Some challenges arise in the process of translating the Discipline into different languages. Darryl Stevens wrote for the North Carolina Religious Studies Association about the history of central conferences translating the Social Principles. The German version of the Social Principles at one time contained perhaps fifty alterations that slightly affected the meaning, such as the statement that United Methodism “interprets the Bible in such a way that it cannot approve the practice of homosexuality” rather than “considers the practice incompatible with Christian teaching.” The German version has since been brought into tighter alignment with the general discipline.
Central Conferences have their own Disciplines (sort of), but they must tightly align with the general Discipline.
Paragraph 543.16 of the BOD authorizes central conferences to publish their own “central conference discipline” that contains adaptations of the general discipline. While this sounds like it grants carte blanche permission to our central conferences to write their own rules, the adaptations they can legitimately make are very limited. Several months ago, I contacted the library at Drew University where the United Methodist Archives are housed. The UMC theoretically has eight books of discipline simultaneously in effect. Where are these shadowy central conference disciplines? The librarian, who was otherwise very helpful, didn’t have them. I wondered: “If Drew doesn’t have them, do they even exist?”
If one digs around online deep enough, the European versions can be found. Here is one. The changes are extremely mundane. Property laws are adapted to the European context. “University Senate” is replaced with another body. The changes made are quite minimal. Many European United Methodists would love to liberalize our stance on human sexuality. If they could have, they would have. They can’t.
I have yet to get my hands on an actual African Book of Discipline. It seems they are not often published and updated. I am assured they do exist, however.

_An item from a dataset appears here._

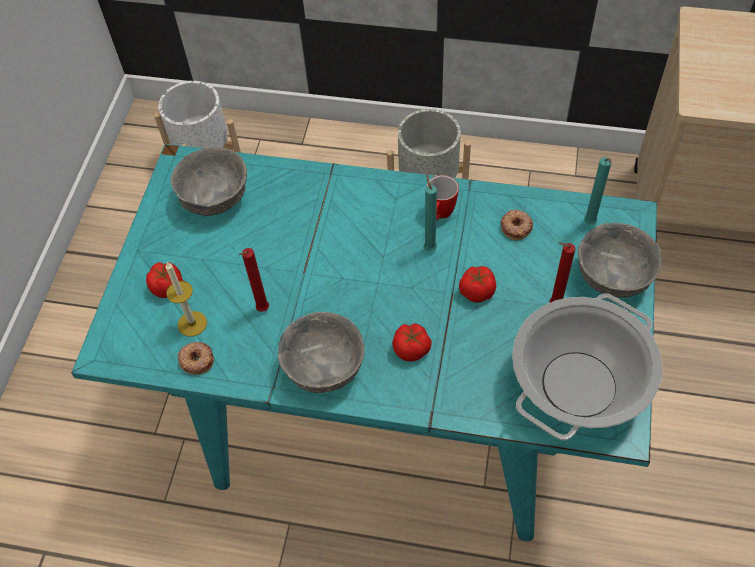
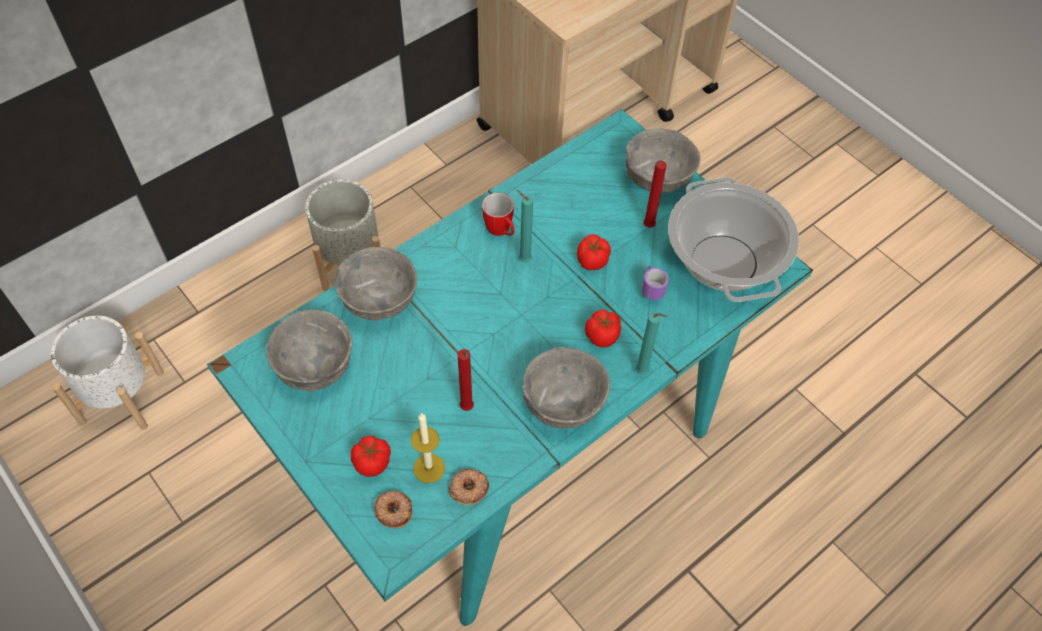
camera: 55 degrees left, 0 degrees up
(302, 191) = (378, 300): none -> grey bowl
(497, 345) = (648, 283): none -> mug
(516, 227) = (560, 196): donut -> donut (393, 510)
(590, 224) = (602, 156): turquoise candle -> turquoise candle (643, 373)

Changes made under the “One Church Model” at General Conference 2019 would be in effect for the entire global church unless The Commission offers a new mechanism for exempting them. Short of this, there would be no basis to disallow a pastor in a same-sex marriage in Africa, the Philippines, or elsewhere. The claim that an exemption from UMC standards currently exists for the central conferences is simply not so.

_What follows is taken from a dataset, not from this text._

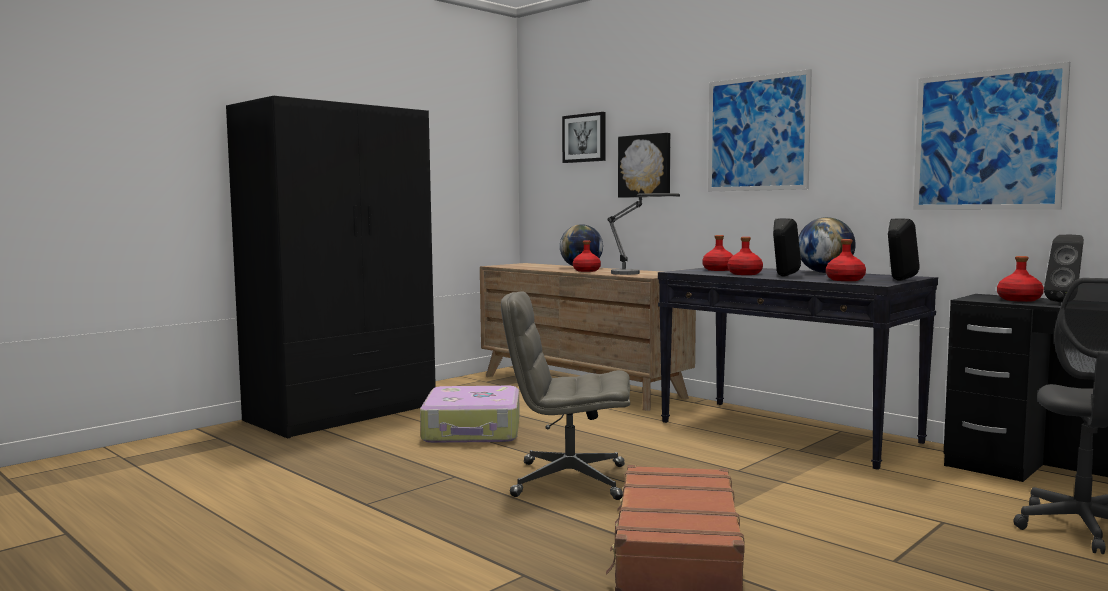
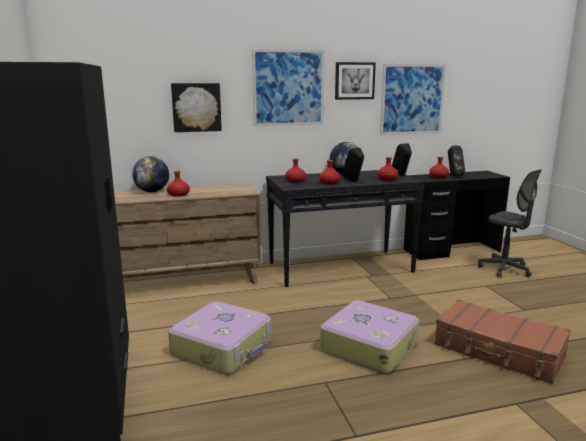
camera: 60 degrees left, 10 degrees up
(568, 481) = (369, 346): grey office chair -> suitcase
(584, 138) = (128, 81): picture -> picture (354, 81)
(634, 273) = (222, 191): table lamp -> none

** Heather Hahn from UMNS pointed out in her helpful correspondence with me that there is some practical variation in ordination standards, but these arise at the annual conference level in the form of rule-bending. She cites the Philippines where it is very difficult to get pastors through school for license as a local pastor given the various island locations, so exceptions are often made in granting sacramental rights. Divorced clergy have faced scrutiny in Liberia. She noted Poland dragged its feet on women in ministry and is only now in the process of approving its first female candidate for ordination. She notes that the Standing Committee on Central Conference Matters is currently working on what should be adaptable and what should be standardized. She says their recommendations will come before General Conference 2020. I want to thank Heather for her excellent reporting on the Way Forward and I do no fault her for the erroneous wording.